Read the current values
sysctl net.core.somaxconn sysctl vm.swappiness sysctl -a 2>/dev/null | grep -E 'somaxconn|swappiness'
Set persistent values in sysctl.d
Write a drop-in rather than editing /etc/sysctl.conf, which is effectively deprecated. The 99- prefix makes the file load last so it wins over earlier defaults. Then apply without a reboot.
sudo tee /etc/sysctl.d/99-server1-db-tuning.conf << 'EOF' # DB tier tuning vm.swappiness = 10 net.core.somaxconn = 4096 EOF sudo sysctl --system # shows which file each value came from sysctl net.core.somaxconn vm.swappiness
Apply and verify a tuned profile
Switching a profile is persistent by design, stored in /etc/tuned/active_profile and reapplied at boot, so there is no separate persistence step. verify confirms the live system still matches the profile.
tuned-adm list sudo tuned-adm profile throughput-performance tuned-adm active sudo tuned-adm verify # see what the profile actually sets cat /usr/lib/tuned/throughput-performance/tuned.conf
When a drop-in and tuned collide
If tuned-adm verify ever fails, something is overriding the profile, and it is usually one of your own /etc/sysctl.d/ files.
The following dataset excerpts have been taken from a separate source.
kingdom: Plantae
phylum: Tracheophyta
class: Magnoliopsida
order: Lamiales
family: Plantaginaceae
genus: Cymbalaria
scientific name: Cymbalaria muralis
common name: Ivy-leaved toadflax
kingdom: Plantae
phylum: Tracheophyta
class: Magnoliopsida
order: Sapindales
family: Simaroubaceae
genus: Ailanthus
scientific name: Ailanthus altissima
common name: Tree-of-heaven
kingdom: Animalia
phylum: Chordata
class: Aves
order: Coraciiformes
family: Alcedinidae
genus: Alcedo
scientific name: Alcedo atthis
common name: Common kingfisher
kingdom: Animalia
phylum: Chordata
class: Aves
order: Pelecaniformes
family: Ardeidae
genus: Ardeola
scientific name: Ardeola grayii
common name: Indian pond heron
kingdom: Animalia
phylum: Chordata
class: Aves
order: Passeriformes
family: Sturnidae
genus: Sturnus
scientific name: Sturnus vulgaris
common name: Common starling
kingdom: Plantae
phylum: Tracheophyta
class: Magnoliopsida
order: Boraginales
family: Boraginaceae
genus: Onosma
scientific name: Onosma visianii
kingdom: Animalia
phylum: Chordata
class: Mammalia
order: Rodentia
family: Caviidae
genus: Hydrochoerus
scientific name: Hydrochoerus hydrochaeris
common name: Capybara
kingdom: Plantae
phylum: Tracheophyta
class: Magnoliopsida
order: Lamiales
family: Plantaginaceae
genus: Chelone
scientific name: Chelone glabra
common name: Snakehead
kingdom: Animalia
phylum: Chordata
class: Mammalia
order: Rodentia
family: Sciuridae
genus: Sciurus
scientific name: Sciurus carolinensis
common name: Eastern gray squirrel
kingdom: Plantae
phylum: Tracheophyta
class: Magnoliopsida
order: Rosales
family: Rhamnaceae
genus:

For sysctl values, the drop-in wins over tuned. Decide which value you actually want and keep them consistent.
sudo tuned-adm verify # if it fails, check which sysctl keys collide with your 99- file
Exam questions
Write the command first.
Q1. Show the current value of net.ipv4.ip_forward.
Q2. Persistently set vm.swappiness to 5 and kernel.pid_max to 4194304, and apply without rebooting.
Q3. Switch the tuned profile to latency-performance so it persists, and verify it was applied.
Answers.
# A1 sysctl net.ipv4.ip_forward # A2 sudo tee /etc/sysctl.d/99-tuning.conf << 'EOF' vm.swappiness = 5 kernel.pid_max = 4194304 EOF sudo sysctl --system # A3 sudo tuned-adm profile latency-performance tuned-adm active; sudo tuned-adm verify
Final checklist: confirm everything works
If every check passes, the ticket is done.
# 1. drop-in exists with both values active sysctl net.core.somaxconn vm.swappiness # 2. tuned profile is throughput-performance and verifies tuned-adm active; sudo tuned-adm verify # 3. all three exam commands written from scratch # 4. tracker entry checked off
Reply to dbadmin1: sysctl drop-in at /etc/sysctl.d/99-server1-db-tuning.conf with swappiness 10 and somaxconn 4096. tuned profile is throughput-performance and persistent, verified with tuned-adm verify.